Trump is an objectively loathsome human being, who has no redeeming qualities. Is there any other president about which the latter statement would also be true? I mean Nixon was very intelligent, Andrew Jackson had great physical courage, George W. Bush actually seemed to make some personal effort to resist the reflexive bigotry of the Republican base, etc. But it’s impossible to come up with a single good thing to say about Trump, or at least I can’t (“good at grifting” is not a virtue).
The question is, in what ways does this matter? Here are some possible answers:
(1) It makes him a terrible role model. His total lack of personal standards will affect people inside and outside of government, in regard to their own standards and behavior.

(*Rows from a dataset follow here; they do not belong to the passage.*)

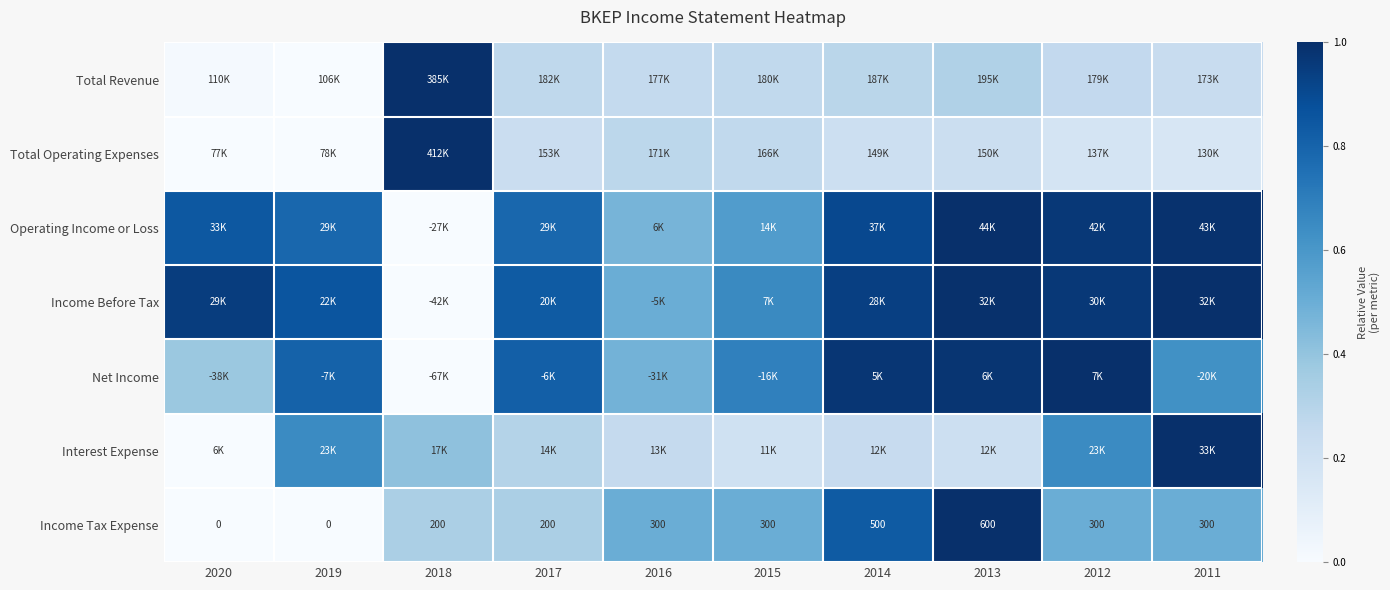

Count the number of categories in the chart.

10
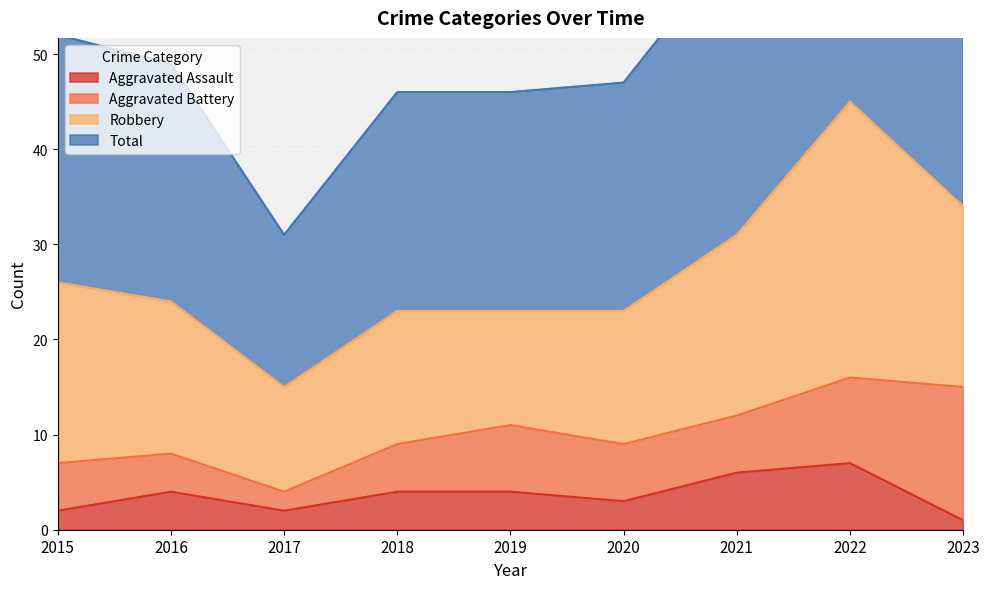

Is it true that Aggravated Assault equals 10 at 2022?

False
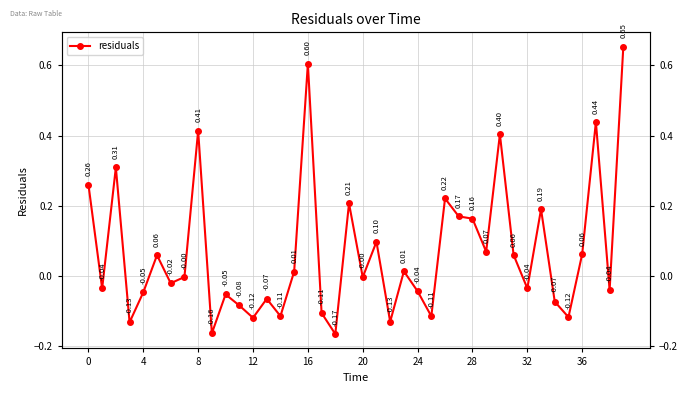

Count the number of categories in the chart.

40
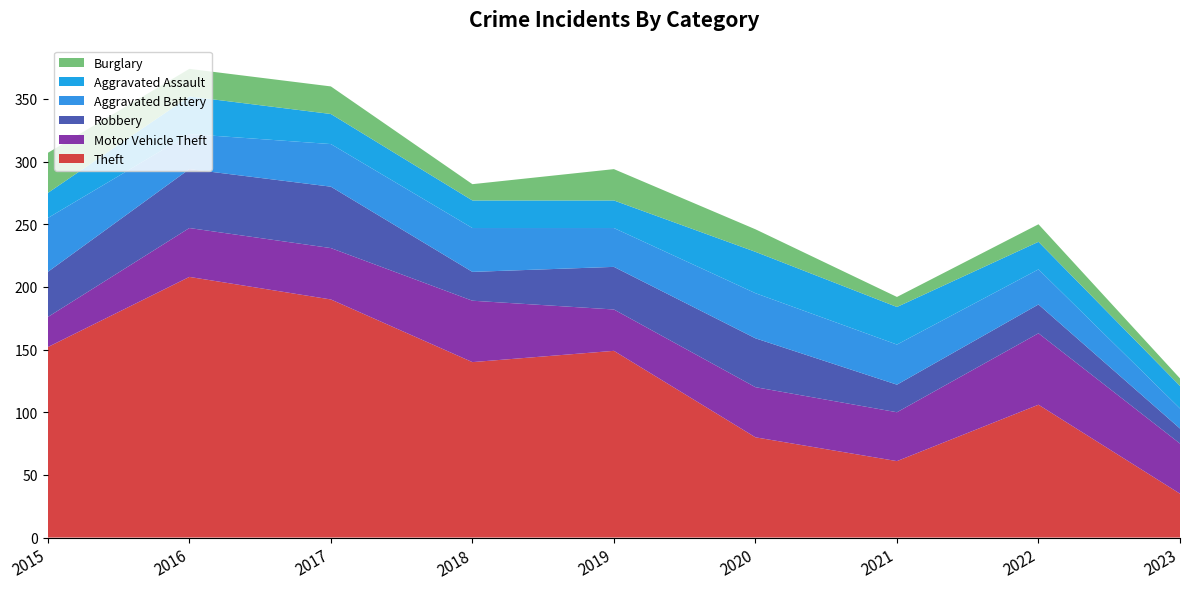

Reading left to right, transcribe all the data shown in this chart.

Theft: 152	208	190	140	149	80	61	106	35
Motor Vehicle Theft: 24	39	41	49	33	40	39	57	40
Robbery: 36	47	49	23	34	39	22	23	12
Aggravated Battery: 43	28	34	35	31	36	32	28	16
Aggravated Assault: 20	30	24	22	22	33	30	22	18
Burglary: 32	22	22	13	25	18	8	14	6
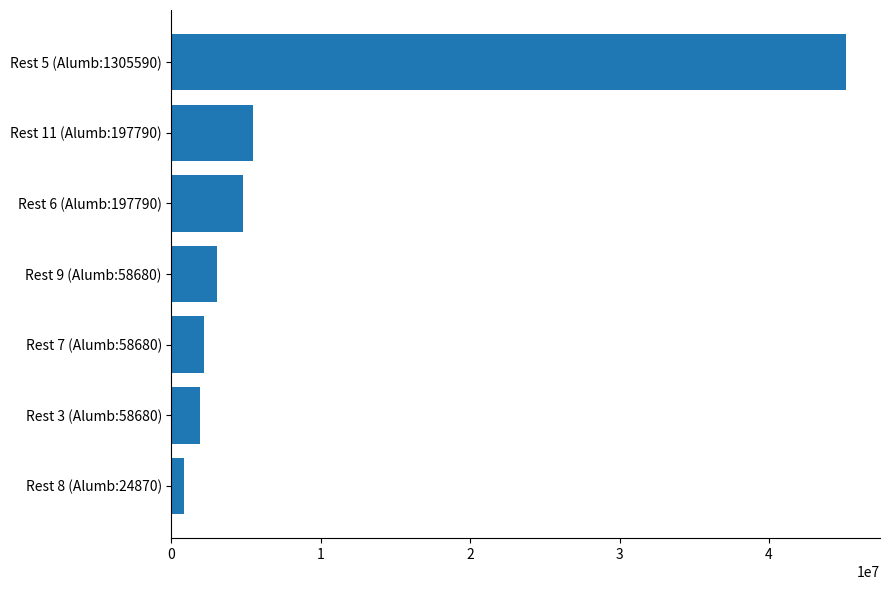

The value at Rest 5 (Alumb:1305590) is 61795633. True or false?

False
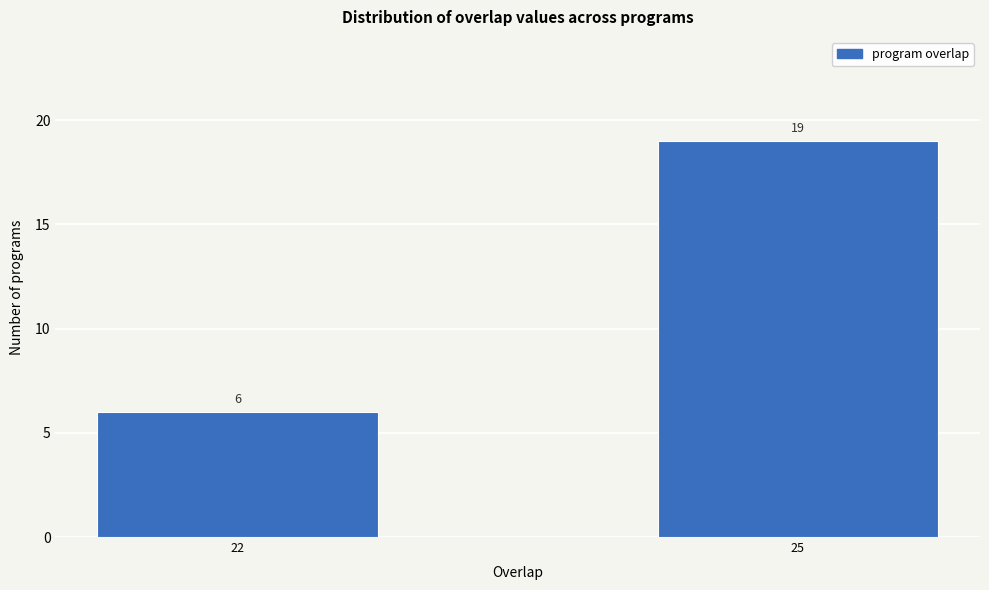

Reading right to left, list all the values displayed in this chart.

19	6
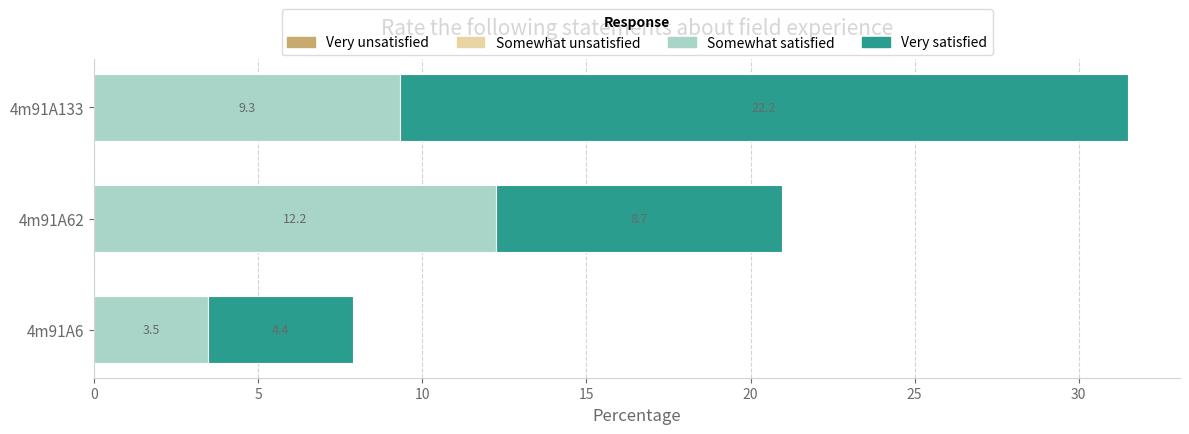

The Somewhat satisfied series shows 3.5 at 4m91A62. True or false?

False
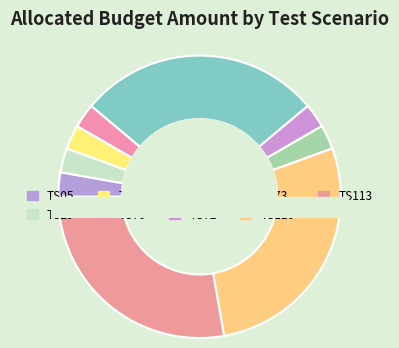

Does any single category account for the majority?

No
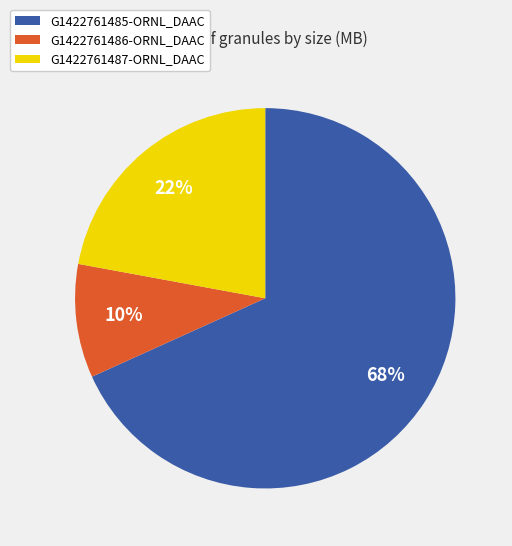

Which category has the biggest portion of the pie?

G1422761485-ORNL_DAAC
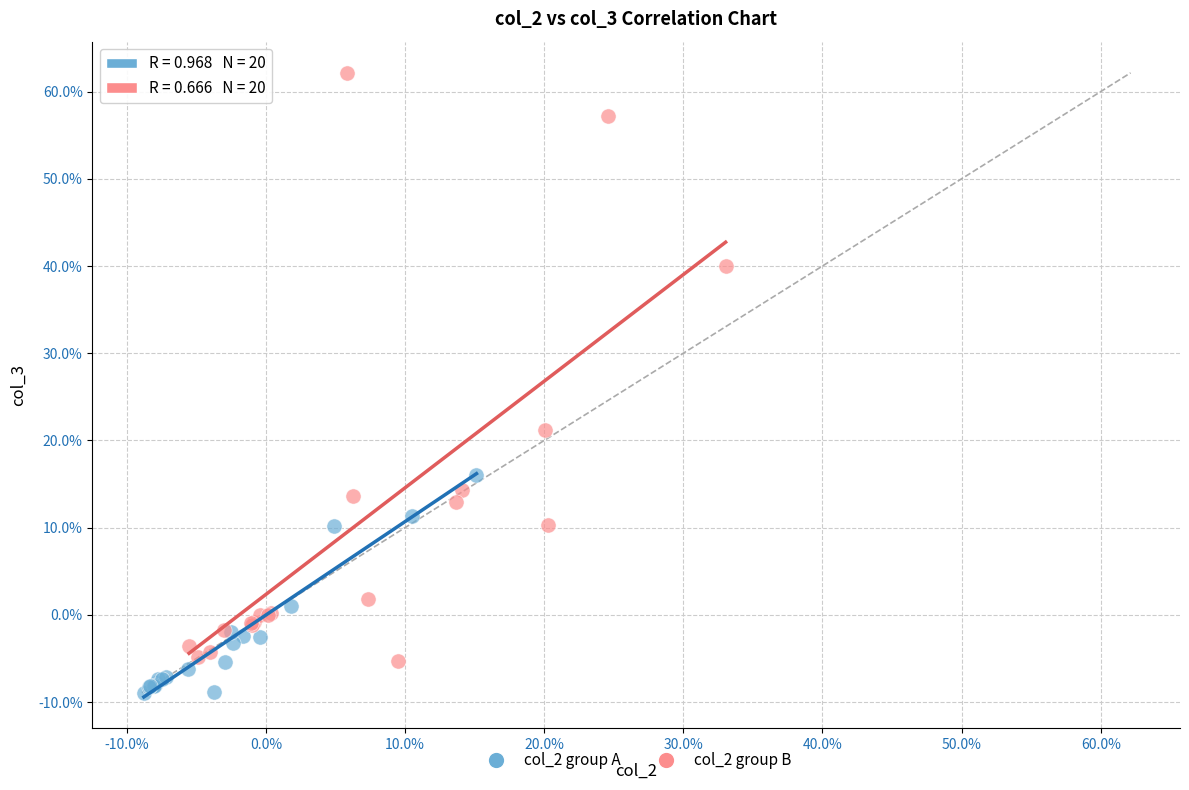

Which series contains the highest Y value?

col_2 group B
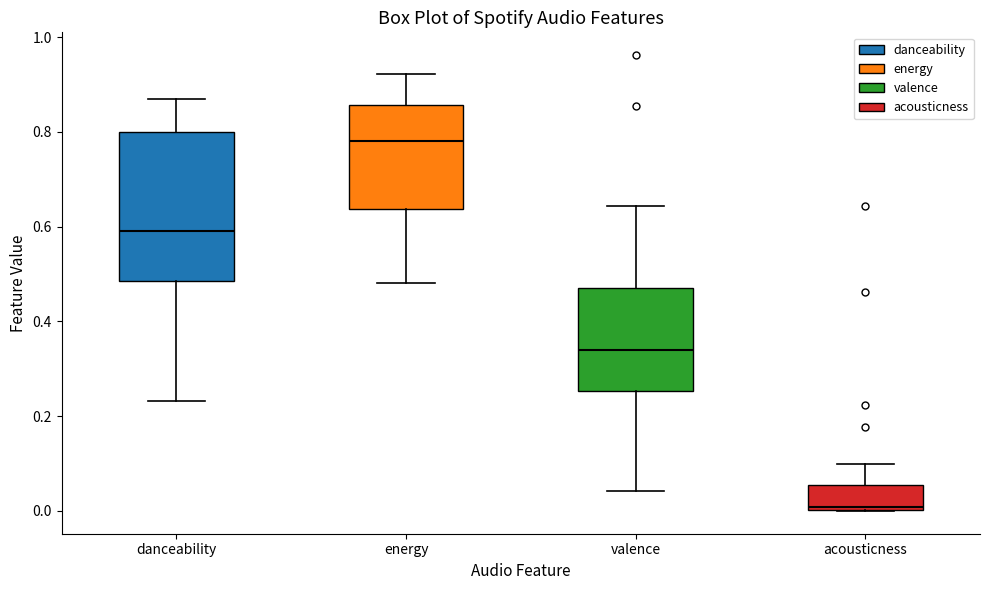

Which box is the tallest, from its lower edge to its upper edge?

danceability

(2) It makes him more likely to make pragmatically bad decisions, even without reference to ideological judgments regarding whether those decisions are in fact desirable, because he’s stupid and lazy and ignorant and corrupt.
(3) Having an utterly loathsome human being at the head of your government degrades the culture in all sorts of subtle and not so subtle ways (this could just be a more general restatement of (1) I suppose).
(4) Because Trump is a horrible person, this requires nearly half the voting public to lie to themselves constantly about how horrible he is, personally, since the cognitive dissonance generated by giving political support to a complete sinverguenza — there is no real English equivalent for this word, and it might as well have been created from Trump — is very great.
Another way of thinking about this issue is: what if a wholly despicable human being were pursuing political goals with which you largely agreed? How salient would the fact that he was a wholly despicable person be? (This of course is the precise question that non-delusional conservatives are grappling with now, but it would be delusional to deny that progressives couldn’t be in a similar boat at some point).